Dataset rows
++++++++++
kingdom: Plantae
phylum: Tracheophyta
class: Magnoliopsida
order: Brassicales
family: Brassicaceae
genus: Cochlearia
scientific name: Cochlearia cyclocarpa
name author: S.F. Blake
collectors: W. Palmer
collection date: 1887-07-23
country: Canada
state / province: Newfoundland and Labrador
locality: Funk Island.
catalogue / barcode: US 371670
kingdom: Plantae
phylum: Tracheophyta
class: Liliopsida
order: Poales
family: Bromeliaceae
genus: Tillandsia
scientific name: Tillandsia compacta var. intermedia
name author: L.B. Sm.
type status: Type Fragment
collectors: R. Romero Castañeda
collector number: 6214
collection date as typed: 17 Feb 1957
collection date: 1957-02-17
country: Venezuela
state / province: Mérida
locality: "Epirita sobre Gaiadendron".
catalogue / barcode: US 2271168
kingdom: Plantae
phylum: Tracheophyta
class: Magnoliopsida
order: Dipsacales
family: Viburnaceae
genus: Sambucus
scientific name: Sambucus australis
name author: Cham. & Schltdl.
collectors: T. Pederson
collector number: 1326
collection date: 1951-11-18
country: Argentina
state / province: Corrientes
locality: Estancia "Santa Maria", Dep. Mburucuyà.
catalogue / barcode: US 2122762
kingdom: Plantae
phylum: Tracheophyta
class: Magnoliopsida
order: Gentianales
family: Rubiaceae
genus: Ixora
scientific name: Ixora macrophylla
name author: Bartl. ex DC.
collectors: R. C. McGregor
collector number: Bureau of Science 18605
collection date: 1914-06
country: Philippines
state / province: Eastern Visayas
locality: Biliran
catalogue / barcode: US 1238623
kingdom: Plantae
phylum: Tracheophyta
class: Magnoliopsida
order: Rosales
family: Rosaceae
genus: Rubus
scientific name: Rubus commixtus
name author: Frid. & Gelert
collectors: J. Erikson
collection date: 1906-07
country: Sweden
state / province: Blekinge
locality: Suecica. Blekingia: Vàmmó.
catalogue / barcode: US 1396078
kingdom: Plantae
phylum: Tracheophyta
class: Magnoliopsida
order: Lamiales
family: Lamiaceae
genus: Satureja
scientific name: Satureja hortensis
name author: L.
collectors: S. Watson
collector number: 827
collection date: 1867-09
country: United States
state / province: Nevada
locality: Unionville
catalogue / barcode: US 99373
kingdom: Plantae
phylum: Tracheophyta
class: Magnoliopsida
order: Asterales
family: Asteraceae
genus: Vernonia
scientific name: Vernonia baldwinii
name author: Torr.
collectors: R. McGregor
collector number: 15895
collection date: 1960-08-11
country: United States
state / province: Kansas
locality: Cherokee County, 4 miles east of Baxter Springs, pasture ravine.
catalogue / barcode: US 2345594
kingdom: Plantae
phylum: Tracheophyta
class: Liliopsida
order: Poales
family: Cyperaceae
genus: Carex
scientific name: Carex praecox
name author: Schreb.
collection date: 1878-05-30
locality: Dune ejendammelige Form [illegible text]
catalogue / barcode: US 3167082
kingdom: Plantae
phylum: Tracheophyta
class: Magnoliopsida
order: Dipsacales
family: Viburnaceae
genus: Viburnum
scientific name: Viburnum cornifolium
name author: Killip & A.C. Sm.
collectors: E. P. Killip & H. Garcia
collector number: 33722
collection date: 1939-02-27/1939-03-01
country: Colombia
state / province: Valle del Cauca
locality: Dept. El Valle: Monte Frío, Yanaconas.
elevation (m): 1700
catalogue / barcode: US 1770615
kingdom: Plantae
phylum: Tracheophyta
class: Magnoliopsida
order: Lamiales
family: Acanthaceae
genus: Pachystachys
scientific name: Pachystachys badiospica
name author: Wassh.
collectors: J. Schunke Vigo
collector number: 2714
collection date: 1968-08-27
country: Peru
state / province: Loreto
++++++++++
REQUIRED WORK
Pick out each line of the entries above that contains the word "family" and copy every such line in full.

THE ANSWER
family: Brassicaceae
family: Bromeliaceae
family: Viburnaceae
family: Rubiaceae
family: Rosaceae
family: Lamiaceae
family: Asteraceae
family: Cyperaceae
family: Viburnaceae
family: Acanthaceae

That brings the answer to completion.